Mormons make replacement teaching prominent by appointing men as “Patriarchs” to lay hands on their youth and declare by prophesy which of the twelve tribes they belong to. They also say that baptized Mormons are the only ones who will be admitted into the Celestial Kingdom, closing the door on others. Jesus does not say that He will send the synagogue of Satan to hell. He says He will make them kneel at the feet of the open door church and admit that He also loved and died for her. On the basis of this, I don’t think that the Christian cults are destined for hell. 

How high is the bar for salvation? Not very high: “whosoever calls upon the name of the Lord” is pretty inclusive. Do I consider the Christian cults my brothers in Jesus? Yes, I do. Fortunately for us all, the basis for our salvation is Jesus, plus nothing. 

The last part of this letter has Jesus saying,

“Because you have kept My command to persevere, I also will keep you from the hour of trial which shall come upon the whole world, to test those who dwell on the earth. Behold, I am coming quickly! Hold fast what you have, that no one may take your crown.” Rev. 3:10-11 NKJV

Is there a difference between keeping them from the trial vs. keeping them from the hour of trial? I think there is. The trial that will come upon the whole world is described in the following chapters of the Book of Revelation, starting with Chapter 6. How do you keep someone from the hour of trial? By removing them from time. This sounds like what Paul said in Thessalonians about the trumpet of God blowing and the snatching away of the Church to heaven. If this is the case, then when does it come? After the Gospel has been preached to the world by the missionary church of Philadelphia, but before the great tribulation comes. 

In Chapter 4:1-3 John writes,

“After these things I looked, and behold, a door standing open in heaven. And the first voice which I heard was like a trumpet speaking with me, saying, “Come up here, and I will show you things which must take place after this.” Immediately I was in the Spirit; and behold, a throne set in heaven, and One sat on the throne.”

John is looking up at heaven, sees a door open, hears a voice like a trumpet, and immediately he is outside of time, gazing at the One seated upon heaven’s throne. John is part of the Church. Could it be that he is describing the rapture? I think he is – not like an observer who sees millions of people suddenly depart – but as the one being raptured. If the church is one body, then when John is raptured, we’re all raptured. 
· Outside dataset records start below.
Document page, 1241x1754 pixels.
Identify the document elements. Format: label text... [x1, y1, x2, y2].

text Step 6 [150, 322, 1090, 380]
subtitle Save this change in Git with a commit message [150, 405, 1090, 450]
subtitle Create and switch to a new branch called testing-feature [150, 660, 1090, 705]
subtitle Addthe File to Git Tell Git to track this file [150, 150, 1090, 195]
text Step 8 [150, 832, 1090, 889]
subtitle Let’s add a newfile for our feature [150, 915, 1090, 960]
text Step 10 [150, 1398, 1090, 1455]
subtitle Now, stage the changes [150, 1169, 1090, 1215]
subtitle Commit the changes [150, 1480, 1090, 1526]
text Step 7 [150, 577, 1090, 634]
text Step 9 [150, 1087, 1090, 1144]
In the following chapters, the horses of the apocalypse go out to bring the trial that will come upon the whole world, but after Rev. 4:1 the Ekklesia or Church isn’t mentioned again on the earth until after the 1000 years when New Jerusalem comes down from heaven adorned as the Bride. None of it makes sense if you say the Church replaced Israel, for Israel does remain upon the earth forever – and is never mentioned in heaven at all.